The microstructure of the GCr15 bearing steel is mainly composed of ferrite and pearlite, in addition to some carbides, bainite and martensite. The microstructure image revealed a mixture of ferrite, pearlite, and carbides in their original sizes and shapes, distributed evenly throughout the metal. The ferrite phase was identified by the presence of distinct ferrite grain boundaries, while pearlite phase was identified by its characteristic cellular structure. The carbides were found to be uniformly distributed and were fairly small in size. The bainite and martensite were also present but were in smaller quantities compared to ferrite and pearlite.
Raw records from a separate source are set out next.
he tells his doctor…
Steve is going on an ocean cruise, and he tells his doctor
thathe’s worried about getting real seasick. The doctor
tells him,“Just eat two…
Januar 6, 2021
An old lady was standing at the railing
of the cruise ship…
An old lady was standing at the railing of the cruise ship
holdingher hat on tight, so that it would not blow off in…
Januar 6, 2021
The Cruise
The microstructure analysis revealed that GCr15 bearing steel has a relatively homogeneous microstructure and good surface quality. The hardness of the steel was found to be approximately 447±25HV. The microstructure of the steel sample revealed that it displays good wear resistance, toughness and fatigue strength, which is attributed to the combination of ferrite and pearlite in the microstructure.

The use of GCr15 bearing steel in applications such as bearings and other wear parts is due to its superior properties including high hardness, wear resistance, strength and fatigue strength. Moreover, its homogeneous microstructure ensures that it has consistent performance in different environments and temperatures. GCr15 bearing steel is also easy to process, making it a very popular steel for bearing components.

The GCr15 (440°C water cooled) rod-shaped carbide is a kind of hard alloy material. It is a typical hard alloy steel material with high hardness, strong wear resistance, good toughness and high temperature resistance. The metallographic structure of GCr15 (440°C water cooled) rod-shaped carbide can be seen from the metallographic image.

In the metallographic photo, the structure of GCr15 (440°C water cooled) rod-shaped carbide is clearly visible. It can be seen that the microstructure of GCr15 (440°C water cooled) rod-shaped carbide is a martensite structure, namely the uniform distribution of a large number of martensite grains in the microstructure, and these martensite grains have different sizes and shapes, of which the large martensite grains are rod-like, and the small martensite grains are flaky.

In addition, the microstructure of GCr15 (440°C water cooled) rod-shaped carbide also contains a small number of carbides, which are distributed along the grain boundaries of the martensite grains. The distribution of these carbides has some stratification characteristics, that is, the number of carbide particles increases as the distance from the martensite grain center increases. This stratified distribution is beneficial to the comprehensive properties of GCr15 (440°C water cooled) rod-shaped carbide, that is, the heat treatability and the abrasion resistance.

From the metallographic image of GCr15 (440°C water cooled) rod-shaped carbide, it can be concluded that the microstructure of GCr15 (440°C water cooled) rod-shaped carbide is a martensite structure, and a small number of carbides are distributed along the grain boundary of the martensite. The stratified distribution of carbides is beneficial to the comprehensive properties of the material.